:: Exercise data

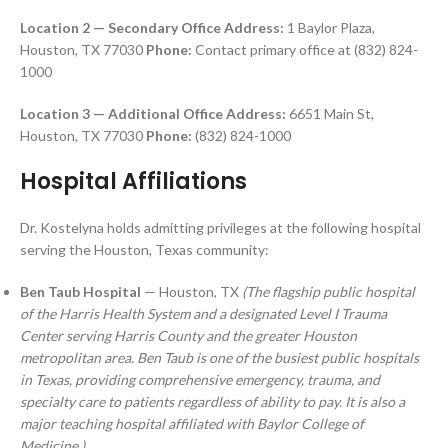
Location 2 — Secondary Office
Address:
1 Baylor Plaza,
Houston, TX 77030
Phone:
Contact primary office at (832) 824-
1000
Location 3 — Additional Office
Address:
6651 Main St,
Houston, TX 77030
Phone:
(832) 824-1000
Hospital Affiliations
Dr. Kostelyna holds admitting privileges at the following hospital
serving the Houston, Texas community:
Ben Taub Hospital
— Houston, TX
(The flagship public hospital
of the Harris Health System and a designated Level I Trauma
Center serving Harris County and the greater Houston
metropolitan area. Ben Taub is one of the busiest public hospitals
in Texas, providing comprehensive emergency, trauma, and
specialty care to patients regardless of ability to pay. It is also a
major teaching hospital affiliated with Baylor College of
Medicine.)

::::

From the data above, return every line from the line that has "(832) 824-1000" up to and including the line that has "Center serving Harris", exactly.

(832) 824-1000
Hospital Affiliations
Dr. Kostelyna holds admitting privileges at the following hospital
serving the Houston, Texas community:
Ben Taub Hospital
— Houston, TX
(The flagship public hospital
of the Harris Health System and a designated Level I Trauma
Center serving Harris County and the greater Houston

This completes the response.